Provided material |
···

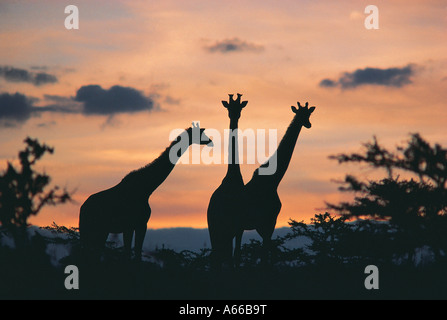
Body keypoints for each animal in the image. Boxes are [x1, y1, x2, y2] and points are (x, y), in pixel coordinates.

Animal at [79, 122, 214, 260]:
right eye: (201, 133)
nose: (211, 141)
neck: (146, 189)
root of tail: (82, 208)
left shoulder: (136, 225)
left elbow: (134, 253)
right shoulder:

···

Problem statement | Please set down the whole listing exactly, apart from the pictures.

Answer box |
Body keypoints for each animal in the image. Boxes are [x1, y1, x2, y2] and points are (x, y), in pixel coordinates.

Animal at [79, 122, 214, 260]:
right eye: (201, 133)
nose: (211, 141)
neck: (146, 189)
root of tail: (82, 208)
left shoulder: (136, 225)
left elbow: (134, 253)
right shoulder:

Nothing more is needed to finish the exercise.